Manche Transfrauen akzeptieren diese Diagnose jedoch als angemessene Beschreibung ihrer selbst, vermutlich aus folgenden Gründen:

  • Beim Vorläufer des gegenwärtig dominierenden Modells der Geschlechtsidentitätsstörung, der weithin bekannten Benjamin-Skala,[3] war eine Diagnose der Transsexualität und damit eine Behandlung faktisch ausgeschlossen, wenn (z. B. beim Cross-Dressing) sexuelles Empfinden eine Rolle spielte. Das Modell der Autogynophilie gruppiert dagegen ganz pauschal Männer mit Geschlechtsidentitätsstörung und Fetischisten, die aufgrund einer „fehlerhaften Zuordnung des sexuellen Ziels“ (Freund, 1993) für die Diagnose der Transsexualität in Betracht kommen.
  • In Blanchards Modell wird nicht zwischen Transsexualität und Transvestismus unterschieden. Das erlaubt es Betroffenen, von der Diagnose Transvestismus zur Transsexualität „aufzusteigen“ und damit eine Behandlung erlangen zu können.

Das gegenwärtige Modell der Geschlechtsidentitätsstörung als psychische Störung lässt dagegen sexuelle Erregung beim Cross-Dressing zu. Darüber hinaus unterscheidet es weitaus weniger rigide zwischen Transsexuellen und Transvestiten als die Benjamin-Skala, sondern fasst alle Menschen mit Geschlechtsidentitätsstörung in eine Kategorie zusammen, wobei die GID individuell ausgeprägt sein kann (vergleiche auch Transgender).

Dementsprechend machen Kritiker des Autogynophilie-Modells geltend, dass diejenigen, die dies als für sich zutreffend ansehen, ihre eigene Pathologisierung im Sinne einer Paraphilie betrieben und die erotische Komponente als die primär antreibende Kraft zur Transition (bzw. Transformation) ansähen. Es fehle jedoch jedes Anzeichen, dass eine Differentialdiagnose, die auf der sexuellen Vorgeschichte beruht, zu einer größeren Zufriedenheit unter den Patienten führt.

Die Pathologisierung gesellschaftlich nicht akzeptierter sexueller Veranlagungen hat eine lange Geschichte. Es sind bereits andere jüngere Krankheitsbilder wie ichdystone Homosexualität und „Nymphomanie“ in Misskredit gekommen.
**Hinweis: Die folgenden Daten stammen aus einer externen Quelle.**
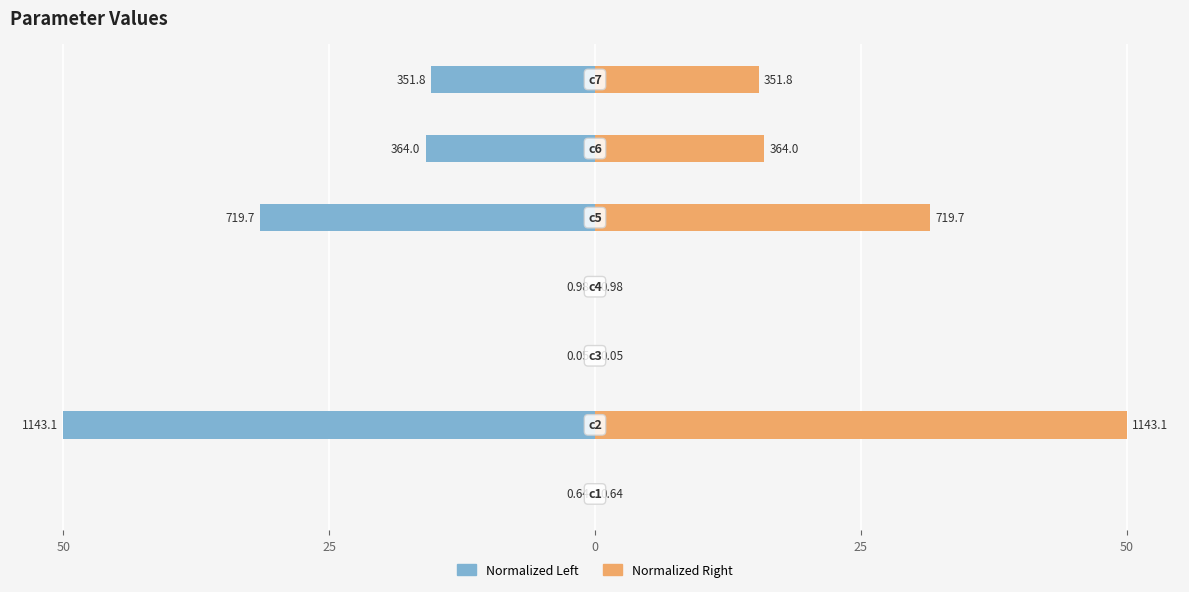

Rank the series by their average value, from highest to lowest.

Normalized Right, Normalized Left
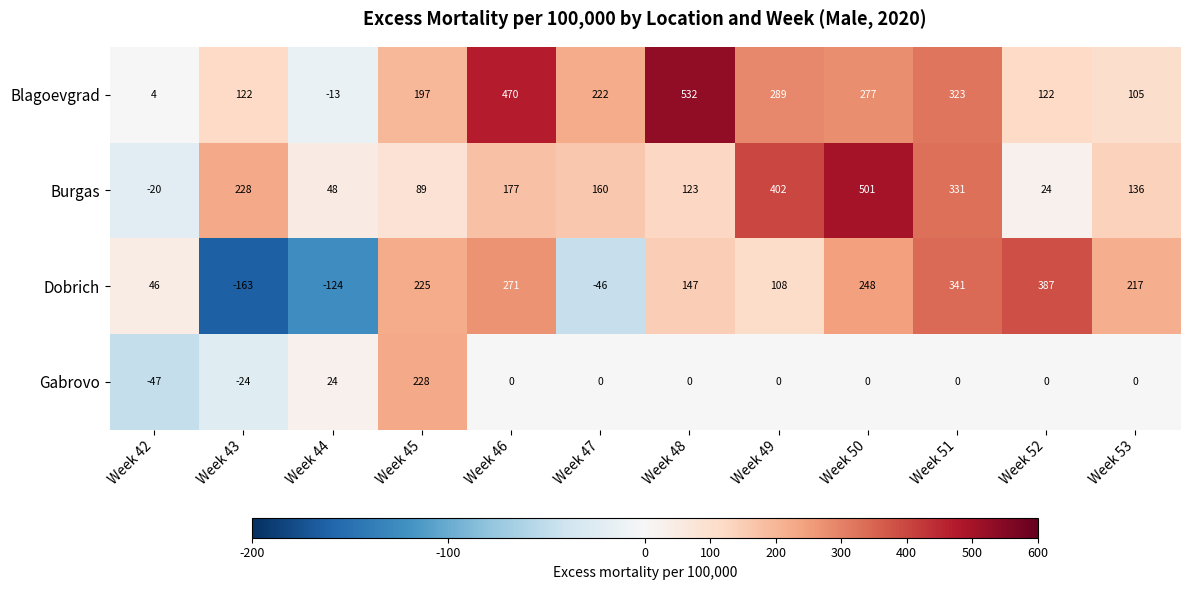

Rank the categories by Dobrich value from lowest to highest.

Week 43, Week 44, Week 47, Week 42, Week 49, Week 48, Week 53, Week 45, Week 50, Week 46, Week 51, Week 52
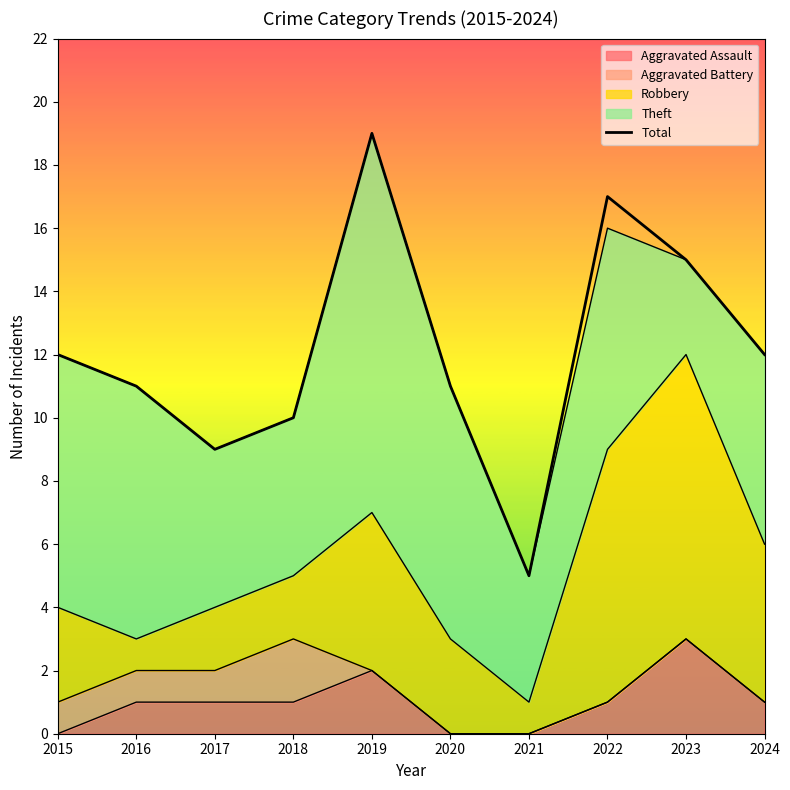

The chart shows a value of 15 at 2023. True or false?

True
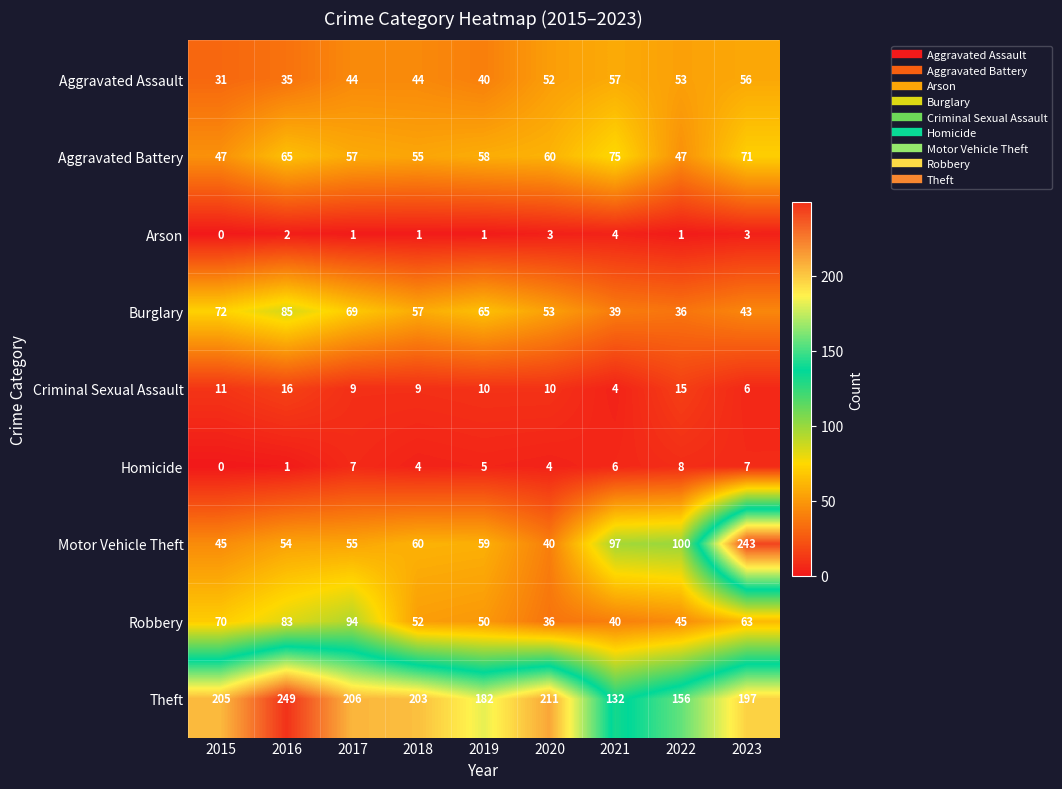

Rank the series by their maximum value, from lowest to highest.

Arson, Homicide, Criminal Sexual Assault, Aggravated Assault, Aggravated Battery, Burglary, Robbery, Motor Vehicle Theft, Theft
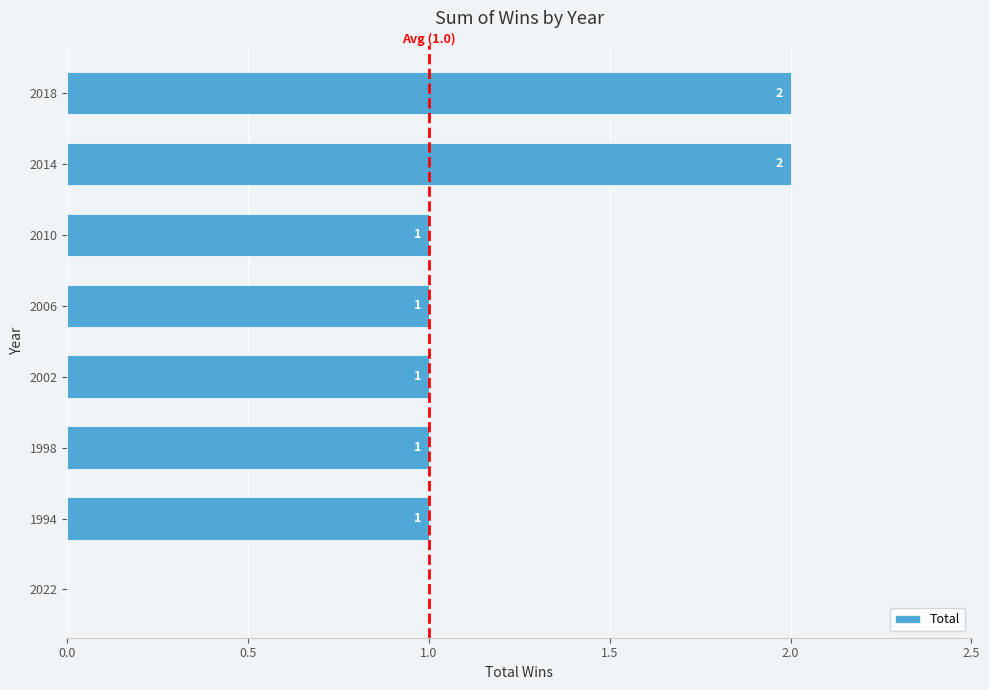

Is it true that the value at 2018 is 3?

False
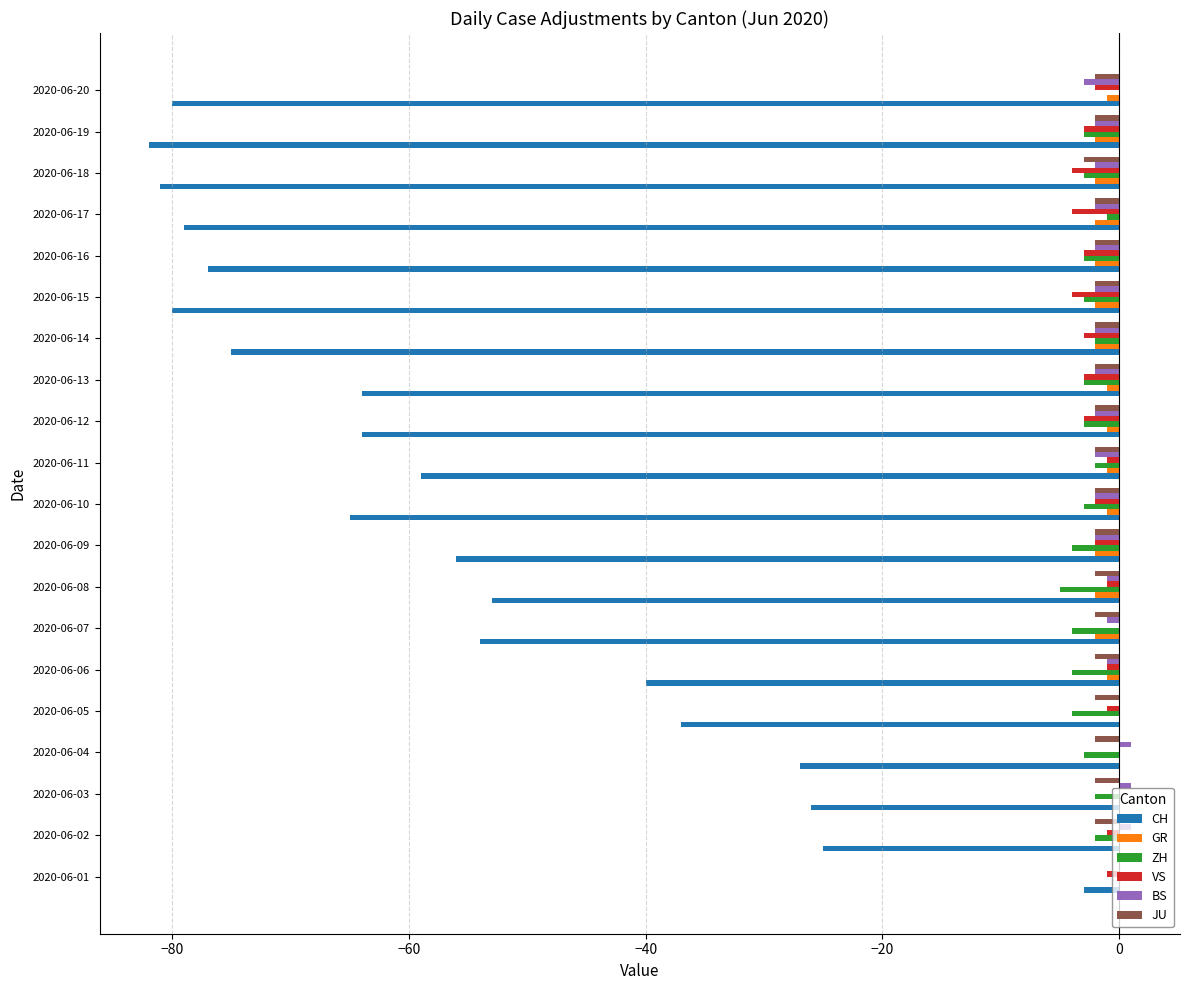

Count the number of categories in the chart.

20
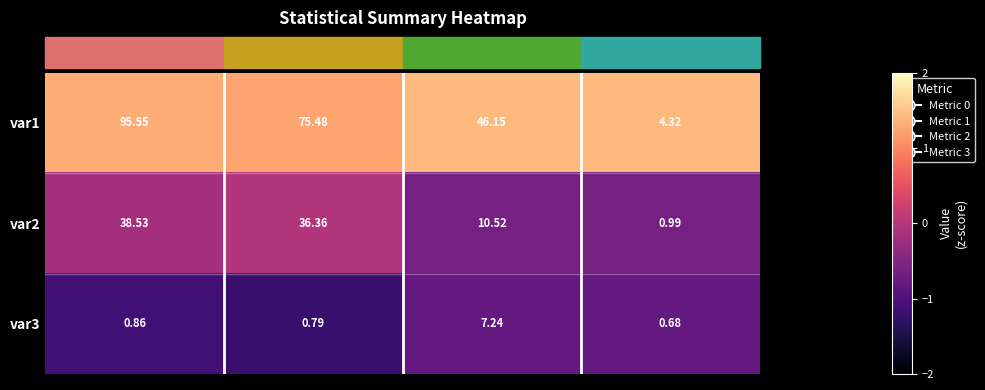

Count the number of categories in the chart.

4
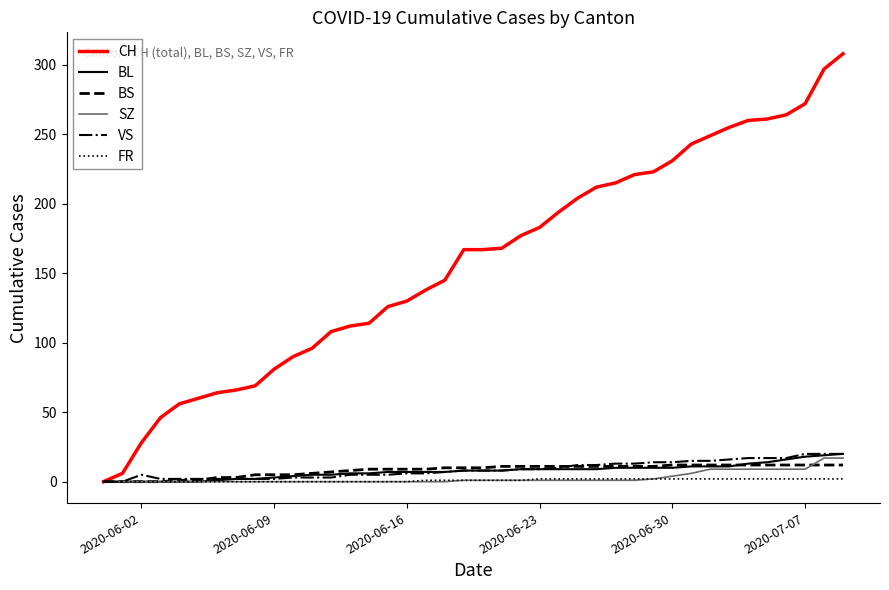

Which series has the widest spread of values?

CH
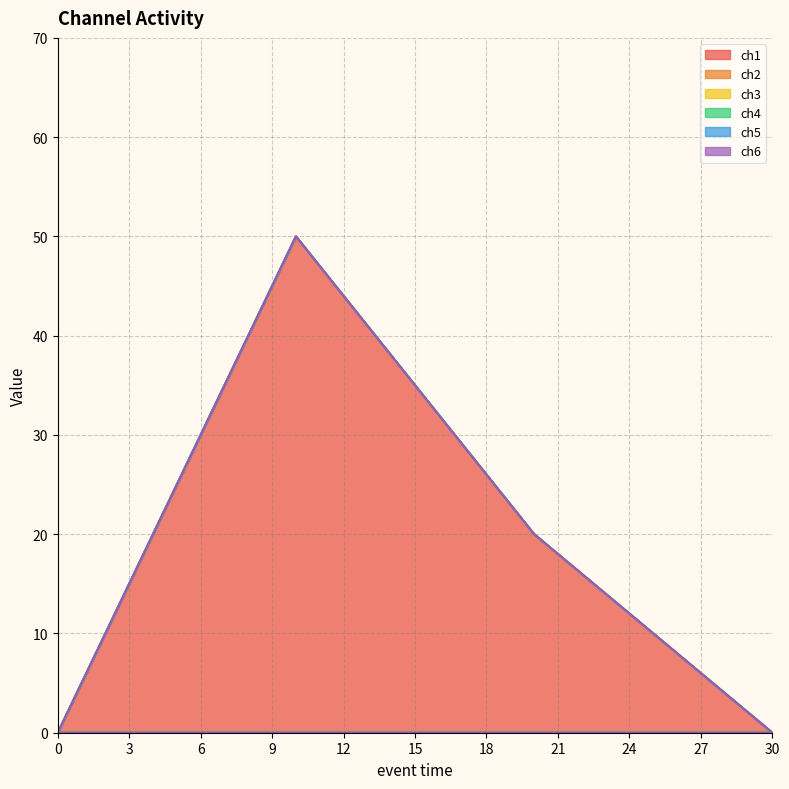

What is the label of the 2nd point from the left?

10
Dies ist nach Ansicht seiner Kritiker für das Autogynophilie-Modell auch zu erwarten.

Vielfach wird in der wissenschaftlichen wie auch der populären Literatur berichtet, dass Menschen in sexuellen Phantasien dem anderen Geschlecht angehören wollen, obwohl sie nicht in allen Fällen transsexuell seien. Im Sinne einer psychosexuellen Pathologie werden diese Phantasien als Paraphilien angesehen.

Literatur

Weblinks

Fußnoten

  1. Ray Blanchard, Sexualforscher, Leiter des gender program der Gender Identity Clinic, Centre for Addiction and Mental Health, Clarke Division, Toronto.
  2. Maxine Petersen, M.A., C.Psych.Assoc., Coordinator, Gender Identity Clinic, Centre for Addiction and Mental Health, Clarke Division, Toronto, Canada.
  3. „Benjamin-Skala“: Google-WebSuche.